▶ **Work task**: Only the lines that contain the string "your" belong in the answer; pull them from the records.

____ Data excerpts

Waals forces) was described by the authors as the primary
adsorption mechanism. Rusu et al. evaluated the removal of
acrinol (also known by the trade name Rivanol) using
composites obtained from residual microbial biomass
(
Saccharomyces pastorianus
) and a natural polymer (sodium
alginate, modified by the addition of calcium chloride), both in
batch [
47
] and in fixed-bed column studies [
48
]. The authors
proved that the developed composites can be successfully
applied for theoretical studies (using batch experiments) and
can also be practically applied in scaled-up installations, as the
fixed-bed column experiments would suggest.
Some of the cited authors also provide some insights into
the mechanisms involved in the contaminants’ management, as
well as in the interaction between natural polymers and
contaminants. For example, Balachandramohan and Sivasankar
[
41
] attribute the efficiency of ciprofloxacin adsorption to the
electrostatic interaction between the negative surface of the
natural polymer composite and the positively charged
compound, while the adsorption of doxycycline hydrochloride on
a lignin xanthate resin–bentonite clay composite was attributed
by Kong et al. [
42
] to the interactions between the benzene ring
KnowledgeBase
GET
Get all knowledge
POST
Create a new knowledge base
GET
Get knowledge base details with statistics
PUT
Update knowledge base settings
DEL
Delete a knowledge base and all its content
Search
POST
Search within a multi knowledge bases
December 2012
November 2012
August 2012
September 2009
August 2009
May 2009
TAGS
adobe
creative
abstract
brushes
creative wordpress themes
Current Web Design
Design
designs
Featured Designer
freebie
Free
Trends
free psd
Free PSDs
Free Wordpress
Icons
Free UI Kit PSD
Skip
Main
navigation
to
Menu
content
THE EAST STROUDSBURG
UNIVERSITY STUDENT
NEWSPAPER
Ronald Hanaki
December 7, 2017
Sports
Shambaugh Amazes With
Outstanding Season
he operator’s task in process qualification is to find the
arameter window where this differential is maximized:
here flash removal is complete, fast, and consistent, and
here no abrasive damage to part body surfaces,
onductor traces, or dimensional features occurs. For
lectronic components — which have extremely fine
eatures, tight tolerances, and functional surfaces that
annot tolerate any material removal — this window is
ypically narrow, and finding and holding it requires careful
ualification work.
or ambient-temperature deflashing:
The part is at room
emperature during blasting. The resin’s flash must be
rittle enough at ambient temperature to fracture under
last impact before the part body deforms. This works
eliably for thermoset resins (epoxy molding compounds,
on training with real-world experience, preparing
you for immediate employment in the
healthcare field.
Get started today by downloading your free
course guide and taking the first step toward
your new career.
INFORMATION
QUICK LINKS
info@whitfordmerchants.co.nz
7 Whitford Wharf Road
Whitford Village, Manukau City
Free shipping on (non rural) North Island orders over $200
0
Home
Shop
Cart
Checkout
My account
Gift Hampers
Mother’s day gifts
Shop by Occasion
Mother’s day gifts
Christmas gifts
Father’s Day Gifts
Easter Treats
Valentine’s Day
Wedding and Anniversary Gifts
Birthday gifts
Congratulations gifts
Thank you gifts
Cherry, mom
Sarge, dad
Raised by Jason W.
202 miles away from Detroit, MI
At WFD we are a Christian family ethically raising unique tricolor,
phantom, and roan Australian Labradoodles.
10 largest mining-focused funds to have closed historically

________

▶ **Completed exercise**:
Get started today by downloading your free
your new career.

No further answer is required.